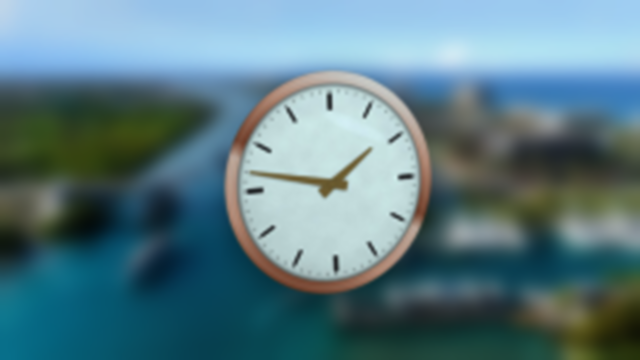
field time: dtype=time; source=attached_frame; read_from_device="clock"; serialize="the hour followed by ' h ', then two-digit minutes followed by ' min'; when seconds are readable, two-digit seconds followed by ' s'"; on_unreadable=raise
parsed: 1 h 47 min
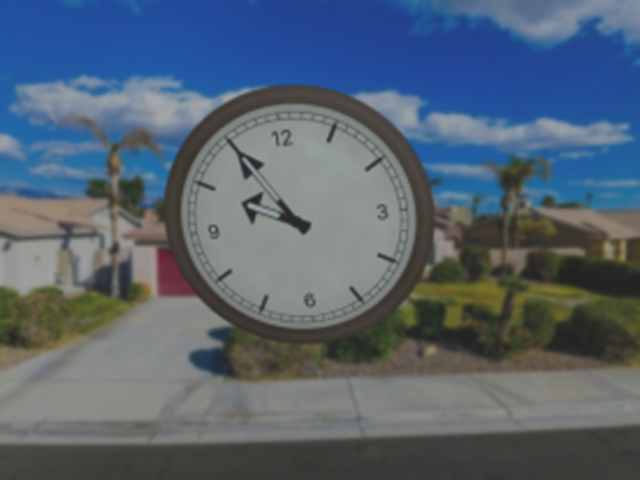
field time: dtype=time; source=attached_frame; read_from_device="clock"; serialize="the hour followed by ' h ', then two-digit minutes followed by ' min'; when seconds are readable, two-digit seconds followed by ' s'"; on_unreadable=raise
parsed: 9 h 55 min
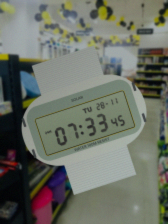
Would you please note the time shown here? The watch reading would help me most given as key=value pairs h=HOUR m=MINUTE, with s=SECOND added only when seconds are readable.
h=7 m=33 s=45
---*---
**Do this:**
Copy everything from the line containing "Would you please" down to the end of the material, putting "clock" in place of "watch" and keeping the rest as it stands. Give only those lines.

**Result of the task:**
Would you please note the time shown here? The clock reading would help me most given as key=value pairs h=HOUR m=MINUTE, with s=SECOND added only when seconds are readable.
h=7 m=33 s=45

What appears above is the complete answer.